**KUTIPAN:**
_ _ _ _ _

Penutup

Kajian ini menunjukkan bahwa dinamika sosial di Papua bukan hanya tentang konflik dan kekerasan, sebab kita masih bisa menemukan harmoni dan perdamaian di wilayah-wilayah tertentu di Papua yang menyumbang kepada penguatan integrasi sosial sebagaimana yang terjadi di Fakfak Papua Barat. Masyarakat Fakfak berhasil menjaga wilayahnya untuk tidak jatuh dalam konflik dan anarkisme sebagaimana yang terjadi hampir di semua tempat di Papua. Agama dan budaya telah menjadi faktor determinan yang memperkuat integrasi sosial dalam masyarakat Fakfak yang majemuk. Integrasi sosial tersebut dibentuk dari akulturasi antara nilai-nilai agama dan budaya yang melahirkan nilai-nilai toleransi dan kerukunan antar masyarakat yang berbeda agama, etnis dan budaya. Nilai-nilai tersebut kemudian dilembagakan dalam filosofi Satu Tungku Tiga Batu yang menjadi norma dan kearifan lokal yang mengikat masyarakat Fakfak dalam satu satu keseimbangan.

_ _ _ _ _

**YANG PERLU DIKERJAKAN:**
1 – Tentukan apakah setiap pernyataan berikut sesuai dengan kutipan tentang Fakfak di atas. Jawab ya atau tidak, lalu kutip kata-kata penentunya dari kutipan. (a) Masyarakat Fakfak berhasil menghindarkan wilayahnya dari konflik. (b) Faktor ekonomi disebut sebagai faktor determinan yang memperkuat integrasi sosial di Fakfak. (c) Filosofi Satu Tungku Tiga Batu menjadi norma dan kearifan lokal.
2 – Menurut kutipan tentang Fakfak, toleransi dan kerukunan terjalin antarmasyarakat yang berbeda dalam beberapa hal. Sebutkan semua hal itu.

**BARIS DATA:**

_ _ _ _ _

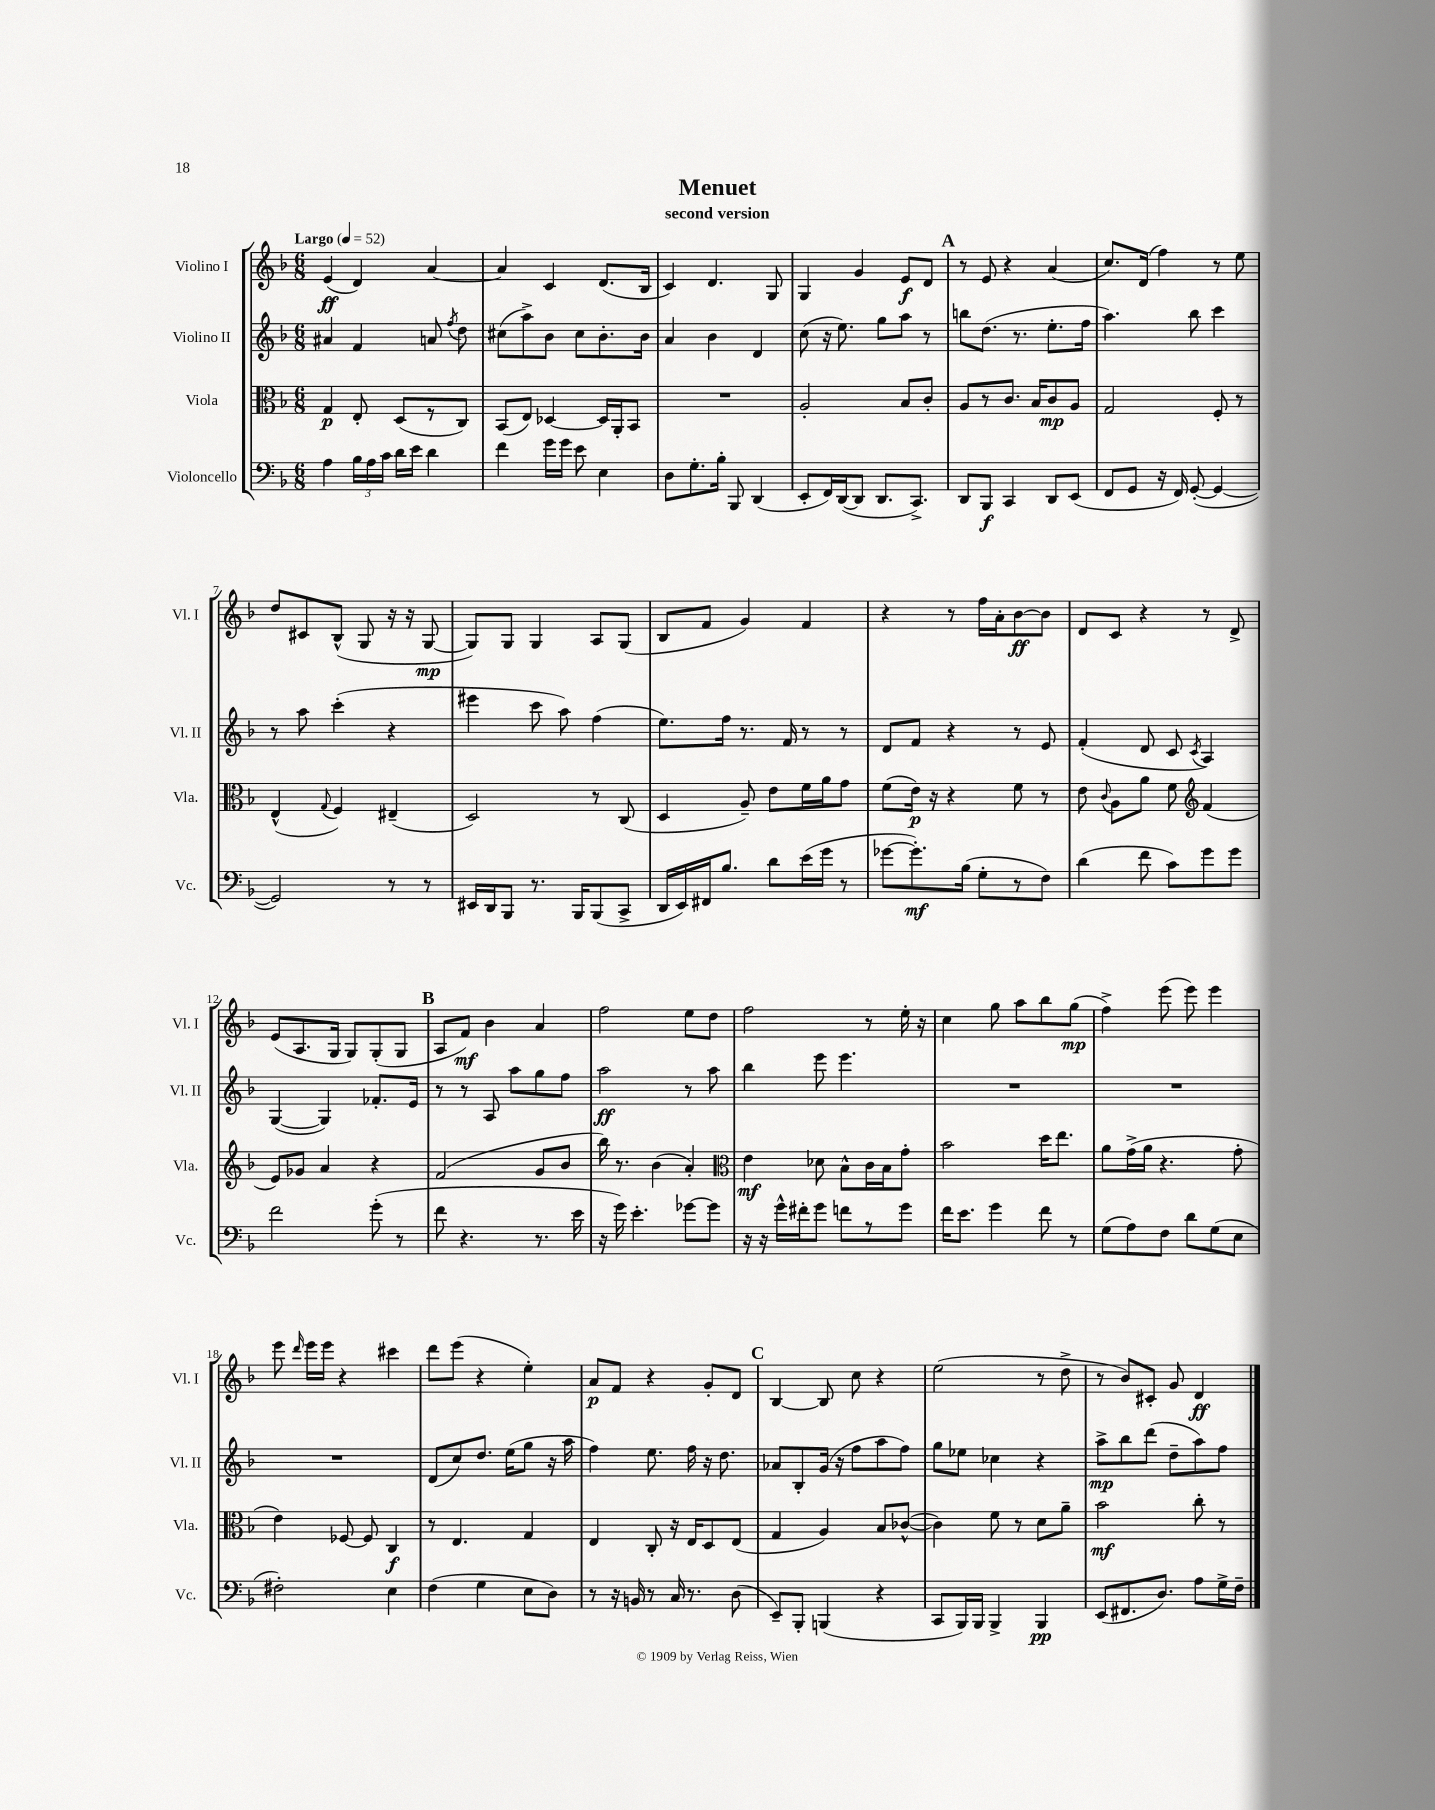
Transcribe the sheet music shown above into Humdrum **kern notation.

_ _ _ _ _

**JAWABAN TERTULIS:**
1 –
(a) Ya: "Masyarakat Fakfak berhasil menjaga wilayahnya untuk tidak jatuh dalam konflik dan anarkisme"
(b) Tidak: "Agama dan budaya telah menjadi faktor determinan yang memperkuat integrasi sosial"
(c) Ya: "filosofi Satu Tungku Tiga Batu yang menjadi norma dan kearifan lokal"

2 – Agama, etnis, budaya